───── LISTED ENTRIES ─────

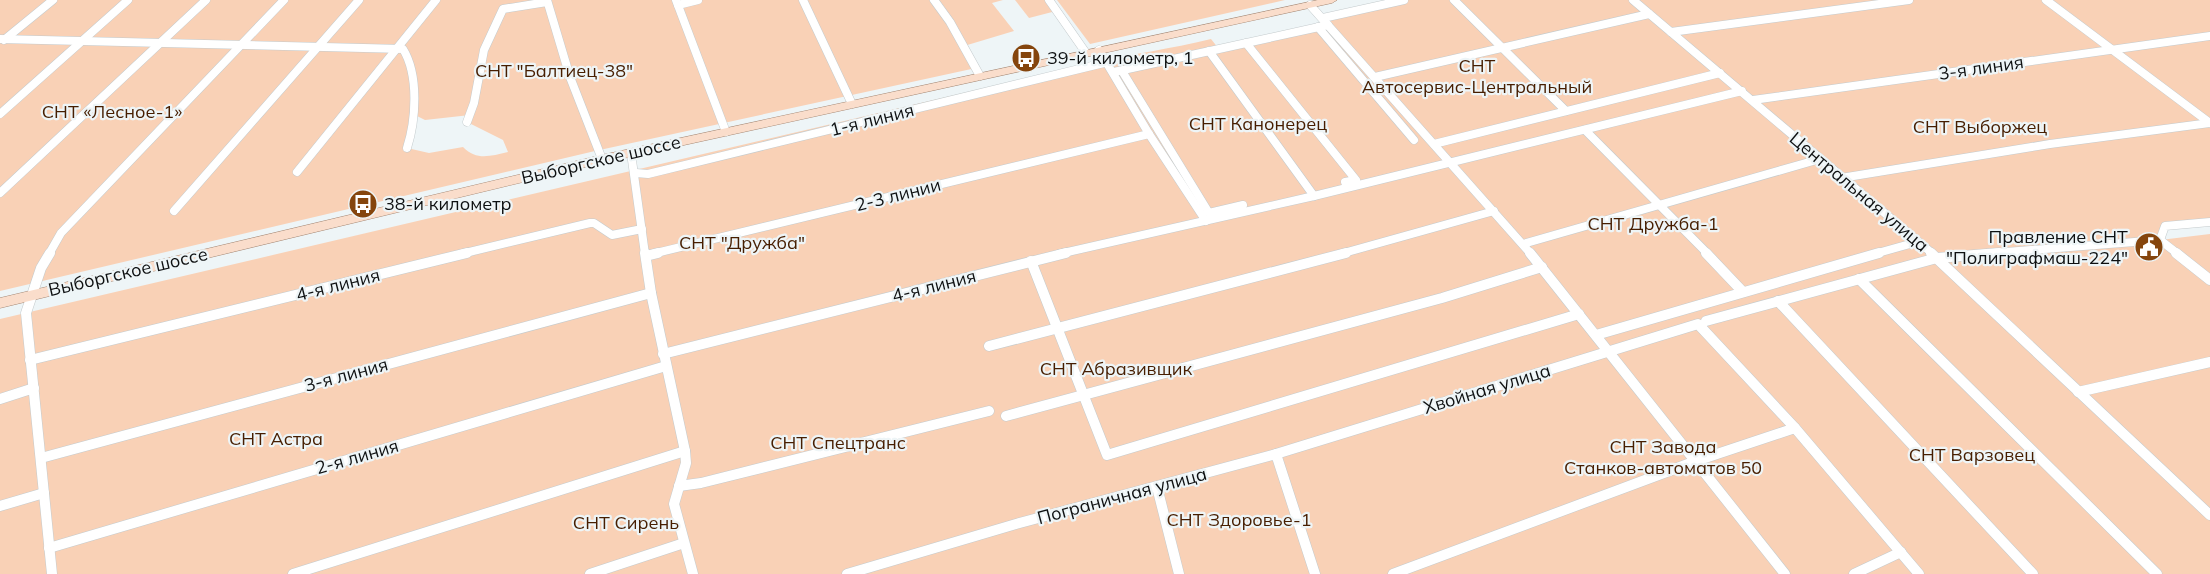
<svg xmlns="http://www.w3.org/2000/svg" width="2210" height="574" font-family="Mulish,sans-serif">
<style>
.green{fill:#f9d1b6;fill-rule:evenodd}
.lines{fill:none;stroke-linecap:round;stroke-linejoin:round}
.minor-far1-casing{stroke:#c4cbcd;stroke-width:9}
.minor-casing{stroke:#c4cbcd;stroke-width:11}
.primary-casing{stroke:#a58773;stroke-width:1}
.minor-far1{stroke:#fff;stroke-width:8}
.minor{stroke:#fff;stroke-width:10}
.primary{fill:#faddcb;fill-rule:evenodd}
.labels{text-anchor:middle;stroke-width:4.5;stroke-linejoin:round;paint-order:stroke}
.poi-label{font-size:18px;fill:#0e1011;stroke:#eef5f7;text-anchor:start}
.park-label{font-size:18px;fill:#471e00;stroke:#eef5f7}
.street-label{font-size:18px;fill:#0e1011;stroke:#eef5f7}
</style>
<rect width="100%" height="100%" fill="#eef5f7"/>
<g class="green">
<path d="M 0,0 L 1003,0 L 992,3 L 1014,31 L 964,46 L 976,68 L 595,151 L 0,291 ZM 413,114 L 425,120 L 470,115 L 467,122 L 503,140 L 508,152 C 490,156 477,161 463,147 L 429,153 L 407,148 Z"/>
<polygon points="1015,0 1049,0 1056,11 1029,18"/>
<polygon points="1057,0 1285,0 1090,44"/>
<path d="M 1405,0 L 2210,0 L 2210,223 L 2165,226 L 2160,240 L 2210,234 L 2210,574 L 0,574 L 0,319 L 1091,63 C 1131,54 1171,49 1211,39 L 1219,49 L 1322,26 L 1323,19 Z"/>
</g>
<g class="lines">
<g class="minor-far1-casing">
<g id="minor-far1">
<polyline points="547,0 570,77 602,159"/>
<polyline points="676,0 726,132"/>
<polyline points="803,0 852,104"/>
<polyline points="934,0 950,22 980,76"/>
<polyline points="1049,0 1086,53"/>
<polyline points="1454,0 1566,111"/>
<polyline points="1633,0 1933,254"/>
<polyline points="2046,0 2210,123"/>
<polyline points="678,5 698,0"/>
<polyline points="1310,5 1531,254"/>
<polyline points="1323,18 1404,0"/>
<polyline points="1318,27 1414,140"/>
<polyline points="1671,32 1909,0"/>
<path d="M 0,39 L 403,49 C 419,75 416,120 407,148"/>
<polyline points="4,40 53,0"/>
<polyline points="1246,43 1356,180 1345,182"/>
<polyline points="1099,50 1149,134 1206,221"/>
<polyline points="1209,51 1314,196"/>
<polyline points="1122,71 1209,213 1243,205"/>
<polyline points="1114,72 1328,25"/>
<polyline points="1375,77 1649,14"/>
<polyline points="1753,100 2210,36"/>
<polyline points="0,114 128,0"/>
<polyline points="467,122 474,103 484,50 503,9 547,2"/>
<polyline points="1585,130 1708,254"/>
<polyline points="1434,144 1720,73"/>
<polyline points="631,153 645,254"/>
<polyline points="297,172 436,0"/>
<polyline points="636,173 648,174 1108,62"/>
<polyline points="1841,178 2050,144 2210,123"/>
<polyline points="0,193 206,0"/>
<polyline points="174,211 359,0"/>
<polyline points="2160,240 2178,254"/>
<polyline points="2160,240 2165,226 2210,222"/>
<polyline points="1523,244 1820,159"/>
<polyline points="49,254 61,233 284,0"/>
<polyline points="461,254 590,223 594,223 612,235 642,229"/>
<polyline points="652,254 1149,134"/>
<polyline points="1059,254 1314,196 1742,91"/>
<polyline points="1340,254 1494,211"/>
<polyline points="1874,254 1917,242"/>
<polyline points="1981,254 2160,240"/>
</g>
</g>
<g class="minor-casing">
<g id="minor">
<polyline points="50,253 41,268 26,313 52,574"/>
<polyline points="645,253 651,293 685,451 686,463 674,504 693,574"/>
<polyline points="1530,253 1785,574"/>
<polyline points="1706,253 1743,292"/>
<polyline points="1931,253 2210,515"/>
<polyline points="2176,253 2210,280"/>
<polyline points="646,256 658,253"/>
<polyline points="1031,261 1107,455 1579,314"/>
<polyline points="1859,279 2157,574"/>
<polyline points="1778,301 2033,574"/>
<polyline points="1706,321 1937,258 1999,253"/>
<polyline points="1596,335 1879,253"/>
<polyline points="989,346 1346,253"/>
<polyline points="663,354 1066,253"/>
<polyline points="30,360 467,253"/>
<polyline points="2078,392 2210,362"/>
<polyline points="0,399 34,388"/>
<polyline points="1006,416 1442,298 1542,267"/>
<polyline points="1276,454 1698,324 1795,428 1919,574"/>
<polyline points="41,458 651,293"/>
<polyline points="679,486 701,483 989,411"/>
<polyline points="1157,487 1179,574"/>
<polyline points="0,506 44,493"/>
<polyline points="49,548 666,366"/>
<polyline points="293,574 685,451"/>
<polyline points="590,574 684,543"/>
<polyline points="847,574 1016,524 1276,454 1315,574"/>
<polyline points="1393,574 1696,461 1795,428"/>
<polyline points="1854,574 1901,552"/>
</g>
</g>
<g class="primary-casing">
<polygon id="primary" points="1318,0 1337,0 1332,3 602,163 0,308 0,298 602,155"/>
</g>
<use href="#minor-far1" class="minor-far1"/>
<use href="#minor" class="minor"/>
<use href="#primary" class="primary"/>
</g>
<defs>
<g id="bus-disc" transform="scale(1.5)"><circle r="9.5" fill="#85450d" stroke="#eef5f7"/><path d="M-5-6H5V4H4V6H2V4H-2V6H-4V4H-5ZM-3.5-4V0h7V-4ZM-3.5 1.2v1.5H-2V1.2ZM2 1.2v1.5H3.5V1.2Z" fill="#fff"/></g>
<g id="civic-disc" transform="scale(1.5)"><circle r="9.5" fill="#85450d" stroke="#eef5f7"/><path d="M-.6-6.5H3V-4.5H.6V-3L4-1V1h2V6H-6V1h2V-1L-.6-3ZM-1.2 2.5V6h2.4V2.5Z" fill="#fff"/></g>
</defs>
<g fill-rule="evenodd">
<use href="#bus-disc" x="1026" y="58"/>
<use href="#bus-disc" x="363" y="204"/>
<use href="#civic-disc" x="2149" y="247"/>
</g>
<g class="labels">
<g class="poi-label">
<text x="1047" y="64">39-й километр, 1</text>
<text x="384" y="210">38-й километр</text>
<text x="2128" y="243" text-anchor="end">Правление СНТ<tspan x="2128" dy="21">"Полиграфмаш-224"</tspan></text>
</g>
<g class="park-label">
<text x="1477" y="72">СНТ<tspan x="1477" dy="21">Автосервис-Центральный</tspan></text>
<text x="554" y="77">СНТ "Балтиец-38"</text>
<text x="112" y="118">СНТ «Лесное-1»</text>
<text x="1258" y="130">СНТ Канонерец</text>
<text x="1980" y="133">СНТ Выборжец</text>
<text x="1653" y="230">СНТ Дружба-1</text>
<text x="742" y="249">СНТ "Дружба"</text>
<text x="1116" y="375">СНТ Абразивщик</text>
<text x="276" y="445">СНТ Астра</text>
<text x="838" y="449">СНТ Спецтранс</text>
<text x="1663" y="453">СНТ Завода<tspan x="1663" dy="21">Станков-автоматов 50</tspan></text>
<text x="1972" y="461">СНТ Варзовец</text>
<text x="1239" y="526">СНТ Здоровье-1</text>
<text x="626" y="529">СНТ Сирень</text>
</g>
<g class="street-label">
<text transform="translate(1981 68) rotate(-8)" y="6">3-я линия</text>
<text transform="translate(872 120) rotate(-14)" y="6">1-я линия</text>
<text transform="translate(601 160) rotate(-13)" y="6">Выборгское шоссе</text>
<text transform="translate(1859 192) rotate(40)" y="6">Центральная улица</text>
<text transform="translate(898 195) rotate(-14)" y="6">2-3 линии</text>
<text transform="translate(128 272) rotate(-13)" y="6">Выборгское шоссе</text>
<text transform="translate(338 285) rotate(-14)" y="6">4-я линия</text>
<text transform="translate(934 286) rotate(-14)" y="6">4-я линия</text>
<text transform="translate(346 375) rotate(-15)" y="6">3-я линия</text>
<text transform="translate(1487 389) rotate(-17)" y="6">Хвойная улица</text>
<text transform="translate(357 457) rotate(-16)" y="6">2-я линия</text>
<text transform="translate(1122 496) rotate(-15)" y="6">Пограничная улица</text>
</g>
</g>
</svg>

─────

◆ **WHAT IS REQUIRED**: All lines above containing the string "round": copy each one.

◆ **COMPLETED EXERCISE**:
.lines{fill:none;stroke-linecap:round;stroke-linejoin:round}
.labels{text-anchor:middle;stroke-width:4.5;stroke-linejoin:round;paint-order:stroke}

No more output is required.